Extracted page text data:
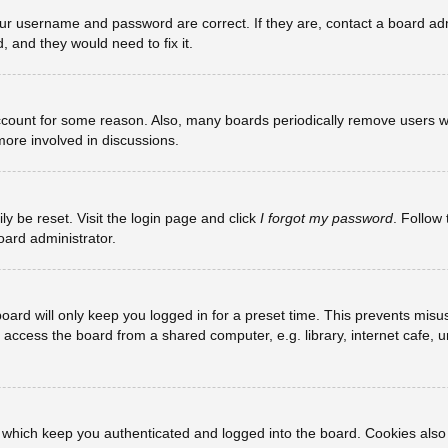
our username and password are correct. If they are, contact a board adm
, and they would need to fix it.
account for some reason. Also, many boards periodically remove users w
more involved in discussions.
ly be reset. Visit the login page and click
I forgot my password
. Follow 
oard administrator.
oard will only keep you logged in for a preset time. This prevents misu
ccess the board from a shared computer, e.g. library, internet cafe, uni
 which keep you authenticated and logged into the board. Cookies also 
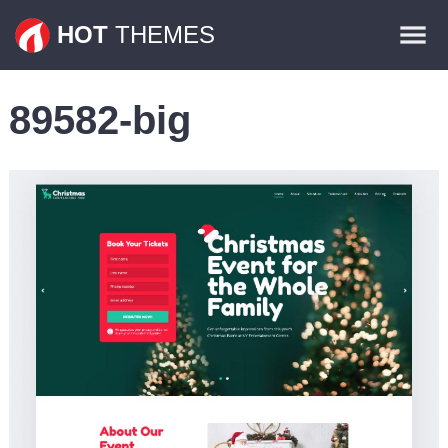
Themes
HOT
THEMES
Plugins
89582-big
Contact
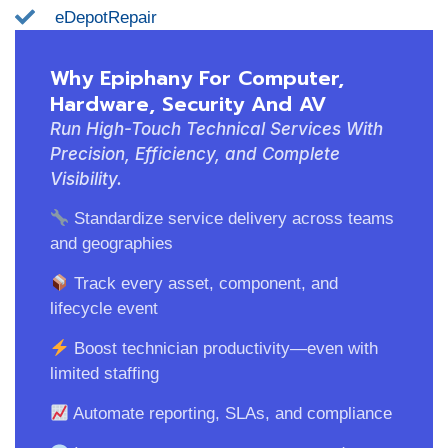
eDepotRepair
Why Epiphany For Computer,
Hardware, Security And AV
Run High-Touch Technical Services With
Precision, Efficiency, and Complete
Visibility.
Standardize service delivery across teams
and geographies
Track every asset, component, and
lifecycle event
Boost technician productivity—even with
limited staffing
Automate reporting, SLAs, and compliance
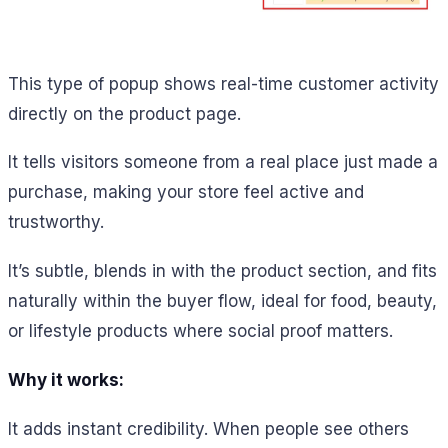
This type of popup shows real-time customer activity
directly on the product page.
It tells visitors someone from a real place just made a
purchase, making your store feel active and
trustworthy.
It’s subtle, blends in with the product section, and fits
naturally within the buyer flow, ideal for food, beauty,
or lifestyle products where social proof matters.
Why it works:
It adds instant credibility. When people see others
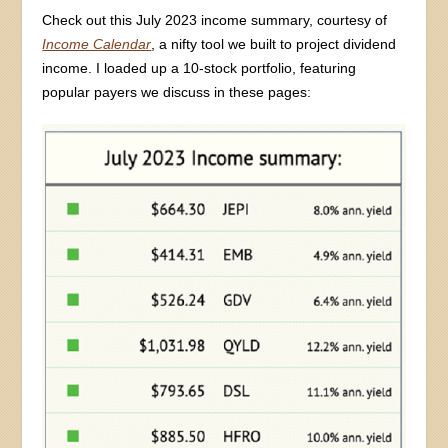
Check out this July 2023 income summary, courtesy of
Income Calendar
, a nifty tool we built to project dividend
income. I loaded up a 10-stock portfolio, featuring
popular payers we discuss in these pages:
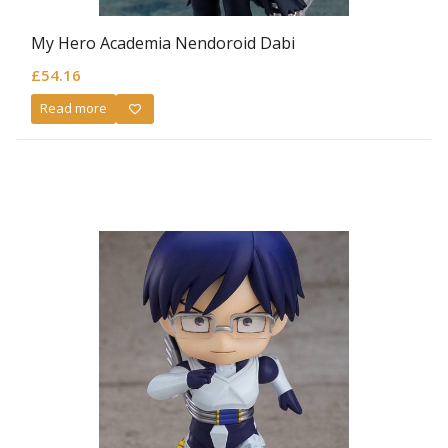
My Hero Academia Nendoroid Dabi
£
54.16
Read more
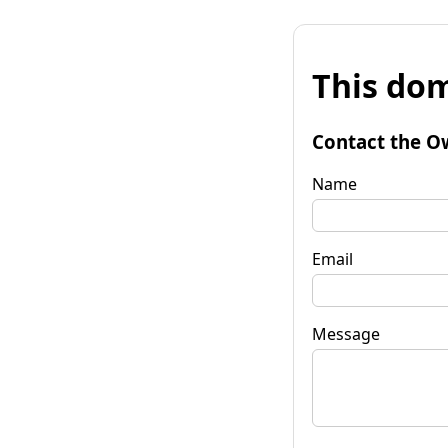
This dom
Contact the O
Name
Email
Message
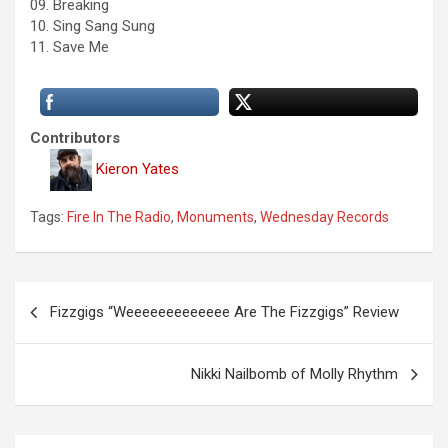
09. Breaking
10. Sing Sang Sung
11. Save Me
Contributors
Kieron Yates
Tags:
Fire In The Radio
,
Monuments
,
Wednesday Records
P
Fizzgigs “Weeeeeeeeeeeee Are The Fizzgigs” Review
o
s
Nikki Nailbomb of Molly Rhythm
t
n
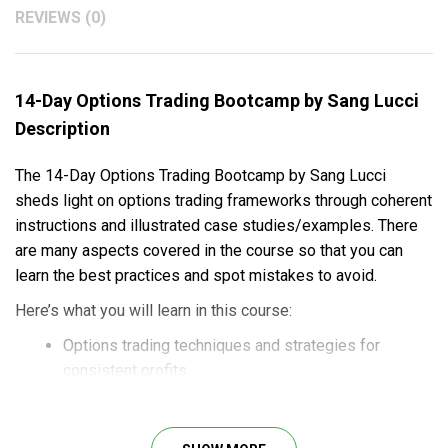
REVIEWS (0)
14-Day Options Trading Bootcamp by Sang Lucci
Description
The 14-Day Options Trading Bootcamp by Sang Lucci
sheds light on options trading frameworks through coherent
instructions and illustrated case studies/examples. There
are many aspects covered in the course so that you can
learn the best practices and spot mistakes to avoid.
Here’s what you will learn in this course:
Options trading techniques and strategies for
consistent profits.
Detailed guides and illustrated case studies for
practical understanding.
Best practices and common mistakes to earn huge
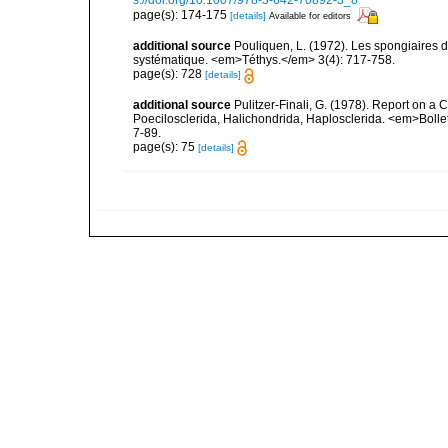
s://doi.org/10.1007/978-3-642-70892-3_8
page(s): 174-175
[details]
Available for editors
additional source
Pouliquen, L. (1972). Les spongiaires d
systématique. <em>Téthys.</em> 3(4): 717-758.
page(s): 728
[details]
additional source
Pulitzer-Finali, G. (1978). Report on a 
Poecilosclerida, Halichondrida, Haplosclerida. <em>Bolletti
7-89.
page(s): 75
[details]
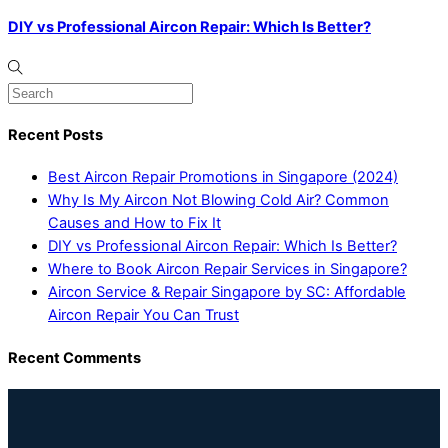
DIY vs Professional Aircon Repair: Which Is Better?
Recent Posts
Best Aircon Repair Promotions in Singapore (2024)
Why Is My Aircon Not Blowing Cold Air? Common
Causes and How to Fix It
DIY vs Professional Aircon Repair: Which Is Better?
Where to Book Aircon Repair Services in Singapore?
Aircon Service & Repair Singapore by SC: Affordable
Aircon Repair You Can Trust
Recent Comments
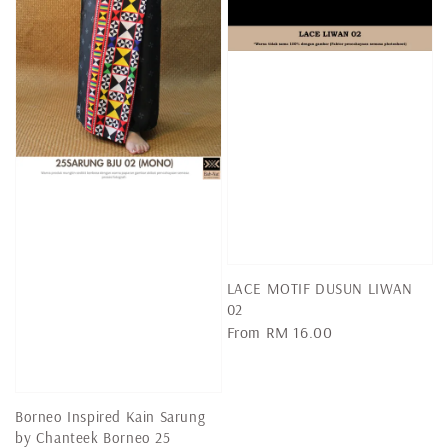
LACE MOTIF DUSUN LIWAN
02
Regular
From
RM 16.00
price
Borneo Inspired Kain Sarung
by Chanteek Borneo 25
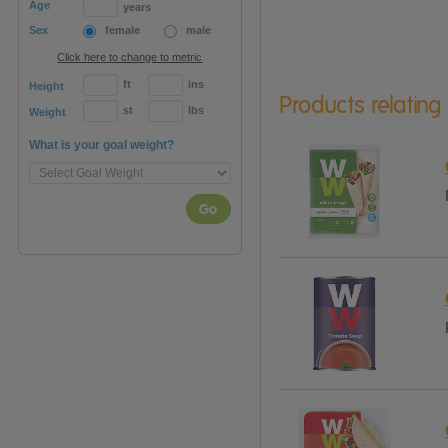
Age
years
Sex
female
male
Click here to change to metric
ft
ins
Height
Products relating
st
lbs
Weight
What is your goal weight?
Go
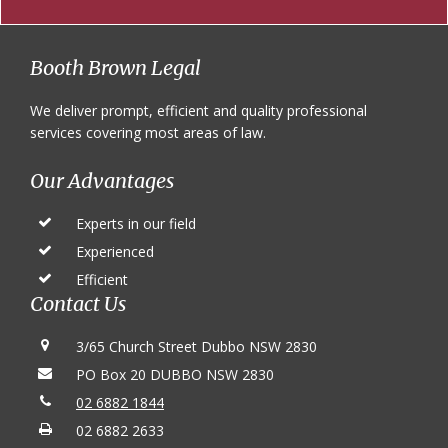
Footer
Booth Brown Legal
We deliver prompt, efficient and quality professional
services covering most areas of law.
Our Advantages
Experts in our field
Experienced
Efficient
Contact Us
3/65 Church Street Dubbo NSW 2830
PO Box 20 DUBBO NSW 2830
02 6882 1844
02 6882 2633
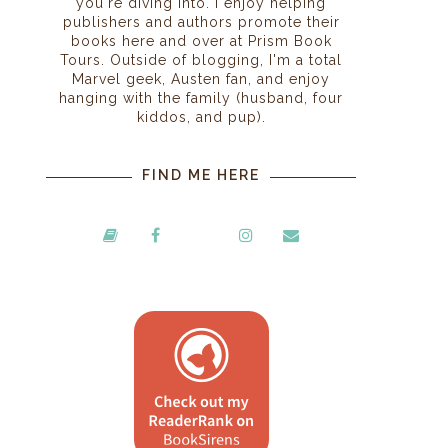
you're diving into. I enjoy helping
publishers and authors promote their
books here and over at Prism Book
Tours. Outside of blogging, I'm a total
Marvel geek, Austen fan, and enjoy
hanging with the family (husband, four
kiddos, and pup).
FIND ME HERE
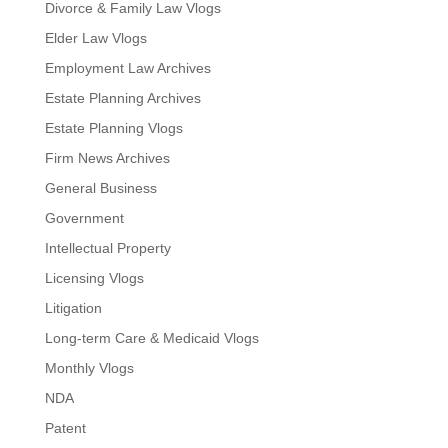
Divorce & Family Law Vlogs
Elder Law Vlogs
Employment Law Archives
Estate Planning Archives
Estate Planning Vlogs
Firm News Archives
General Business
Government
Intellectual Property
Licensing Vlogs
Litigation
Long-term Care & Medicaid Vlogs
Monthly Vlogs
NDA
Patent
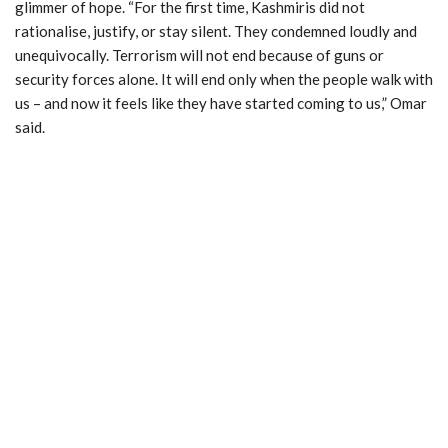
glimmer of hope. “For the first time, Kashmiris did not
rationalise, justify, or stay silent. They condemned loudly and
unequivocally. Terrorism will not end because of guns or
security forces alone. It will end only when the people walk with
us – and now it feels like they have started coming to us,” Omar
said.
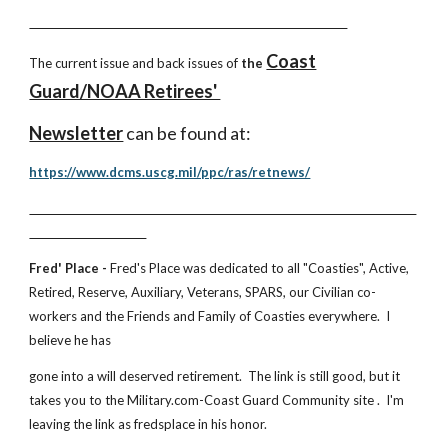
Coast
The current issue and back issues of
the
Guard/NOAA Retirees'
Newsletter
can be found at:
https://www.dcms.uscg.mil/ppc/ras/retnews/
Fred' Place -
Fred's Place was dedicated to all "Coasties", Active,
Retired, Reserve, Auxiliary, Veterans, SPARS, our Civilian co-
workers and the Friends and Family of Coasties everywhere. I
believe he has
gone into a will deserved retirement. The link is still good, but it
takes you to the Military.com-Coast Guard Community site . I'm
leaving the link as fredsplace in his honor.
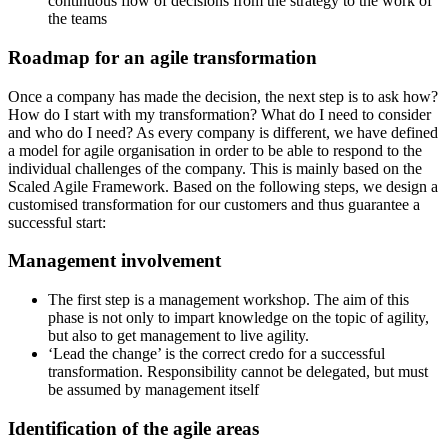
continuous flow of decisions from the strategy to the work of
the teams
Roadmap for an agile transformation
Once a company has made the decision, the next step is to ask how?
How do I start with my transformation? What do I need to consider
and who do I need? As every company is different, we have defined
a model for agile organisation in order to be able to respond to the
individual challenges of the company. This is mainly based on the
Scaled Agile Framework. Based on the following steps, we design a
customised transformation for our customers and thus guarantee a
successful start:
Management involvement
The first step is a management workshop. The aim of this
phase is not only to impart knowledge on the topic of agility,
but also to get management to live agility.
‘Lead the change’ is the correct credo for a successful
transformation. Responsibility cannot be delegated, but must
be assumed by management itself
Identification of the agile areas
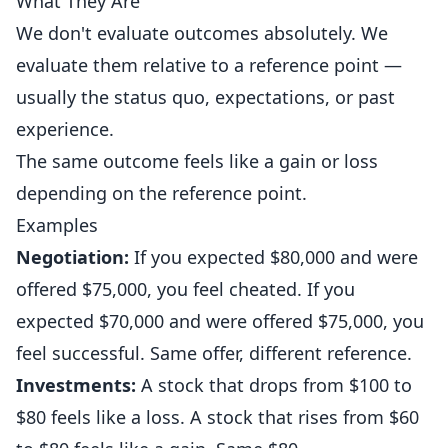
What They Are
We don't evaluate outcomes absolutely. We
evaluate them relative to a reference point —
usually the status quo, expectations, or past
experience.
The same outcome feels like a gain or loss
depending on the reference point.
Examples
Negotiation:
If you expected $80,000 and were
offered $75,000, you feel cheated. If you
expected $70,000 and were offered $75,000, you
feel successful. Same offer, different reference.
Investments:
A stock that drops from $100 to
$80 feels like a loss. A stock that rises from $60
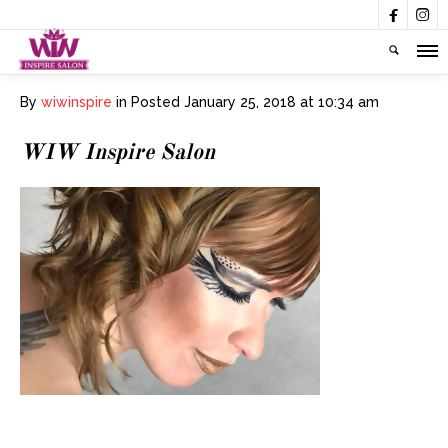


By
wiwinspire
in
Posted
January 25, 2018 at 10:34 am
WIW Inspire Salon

**To do**: In the data above, find the line containing "Income Calendar" and the line containing "Pulitzer-Finali, G. (1978). Report on a". Copy exactly the stretch from the first through the second, both included, leaving out any picture.

**Worked solution**:
Income Calendar
, a nifty tool we built to project dividend
income. I loaded up a 10-stock portfolio, featuring
popular payers we discuss in these pages:
My Hero Academia Nendoroid Dabi
£
54.16
Read more
This dom
Contact the O
Name
Email
Message
09. Breaking
10. Sing Sang Sung
11. Save Me
Contributors
Kieron Yates
Tags:
Fire In The Radio
,
Monuments
,
Wednesday Records
P
Fizzgigs “Weeeeeeeeeeeee Are The Fizzgigs” Review
o
s
Nikki Nailbomb of Molly Rhythm
t
n
REVIEWS (0)
14-Day Options Trading Bootcamp by Sang Lucci
Description
The 14-Day Options Trading Bootcamp by Sang Lucci
sheds light on options trading frameworks through coherent
instructions and illustrated case studies/examples. There
are many aspects covered in the course so that you can
learn the best practices and spot mistakes to avoid.
Here’s what you will learn in this course:
Options trading techniques and strategies for
consistent profits.
Detailed guides and illustrated case studies for
practical understanding.
Best practices and common mistakes to earn huge
s://doi.org/10.1007/978-3-642-70892-3_8
page(s): 174-175
[details]
Available for editors
additional source
Pouliquen, L. (1972). Les spongiaires d
systématique. <em>Téthys.</em> 3(4): 717-758.
page(s): 728
[details]
additional source
Pulitzer-Finali, G. (1978). Report on a 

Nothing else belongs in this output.